== READING TEXT ==
* START *

Plus, it must be said, the Toll House recipe is pretty darn good. Not what I use myself but sometimes the classics are classics for a reason.




Oddly enough, the toll house recipe was our secret family recipe. It was traded for a lifetime supply of chocolate (and the publicity of inventing a beloved staple).


How interesting. Any way to verify this tale?


Assuming poster is a relative of Ruth Graves Wakefield..his user profile seems to match this story.

"On March 20, 1939, Wakefield gave Nestlé the right to use her cookie recipe and the Toll House name. In a bargain that rivals Peter Minuit’s purchase of Manhattan, the price was a dollar—a dollar that Wakefield later said she never received (though she was reportedly given free chocolate for life and was also paid by Nestlé for work as a consultant)."

https://www.newyorker.com/culture/culture-desk/sweet-morsels...


Totally accidentally shilling for SE right now, but I learned a bunch of really cool tricks for cookies from an analysis about the different variables in cookies [1] that basically let me basically "build" my own secret recipe. Stuff like browning the butter before mixing it into the dough, resting dough overnight, using precise mixes of egg/flour, using chopped chocolate instead of chips, etc.

* END *

== LISTING ==

* START *

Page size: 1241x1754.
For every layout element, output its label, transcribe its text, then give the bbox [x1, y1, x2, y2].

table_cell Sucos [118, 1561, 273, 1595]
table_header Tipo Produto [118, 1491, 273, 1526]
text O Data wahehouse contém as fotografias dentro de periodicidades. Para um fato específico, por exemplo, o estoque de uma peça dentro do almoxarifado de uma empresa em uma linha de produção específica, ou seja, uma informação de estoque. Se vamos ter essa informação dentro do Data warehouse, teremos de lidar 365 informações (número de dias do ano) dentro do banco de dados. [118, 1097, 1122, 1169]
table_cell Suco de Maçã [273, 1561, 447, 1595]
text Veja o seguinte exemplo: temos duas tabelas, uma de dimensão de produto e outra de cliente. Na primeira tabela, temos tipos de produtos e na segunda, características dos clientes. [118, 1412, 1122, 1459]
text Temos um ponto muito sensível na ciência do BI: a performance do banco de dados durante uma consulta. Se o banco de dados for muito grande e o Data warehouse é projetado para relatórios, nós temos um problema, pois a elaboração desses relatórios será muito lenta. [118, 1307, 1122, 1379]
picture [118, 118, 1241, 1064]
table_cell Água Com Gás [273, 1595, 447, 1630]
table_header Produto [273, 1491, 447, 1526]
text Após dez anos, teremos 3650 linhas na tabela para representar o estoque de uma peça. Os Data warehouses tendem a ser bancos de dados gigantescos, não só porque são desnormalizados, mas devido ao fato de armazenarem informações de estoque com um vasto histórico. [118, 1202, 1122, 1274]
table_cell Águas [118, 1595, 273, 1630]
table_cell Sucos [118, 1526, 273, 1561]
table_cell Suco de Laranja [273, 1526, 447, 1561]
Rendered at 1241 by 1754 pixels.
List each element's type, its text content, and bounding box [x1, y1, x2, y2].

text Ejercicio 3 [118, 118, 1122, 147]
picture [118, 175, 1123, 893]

* END *

== EXERCISE OBJECTIVE ==
Please pick up the Toll House cookie discussion after its last sentence and keep it going. The data is separate material, unrelated to the Toll House cookie discussion.

== ANSWER TO THE EXERCISE ==
[1] https://sweets.seriouseats.com/2013/12/the-food-lab-the-best...


Kenji López-Alt alt has a really good book too called Food Lab, taught me all about sous vide in a cooler (which led me down the road to making steaks that are better than you get at a restaurant every single night).


Agreed, that book is great. I keep pushing off getting a real sous vide setup because the cooler is 'good enough'.

Last year I went to a fancy steak house in Las Vegas, and my thought was that I prefer my own steak. I was surprised, since I assume that restaurants have access to better cuts and can age it better. I mean, it was a fine steak, but I preferred my own.


I have been a firm believer in my own steaks for a number of years since I got my Big Green Egg. Picked up a sous vide circulator in January and it is AMAZING!

I highly recommend the ChefSteps Joule.


I have a BGE as well! I got the steel plate-setter for searing and it's incredible. But TBH, I often just use a skillet and our stovetop for finishing.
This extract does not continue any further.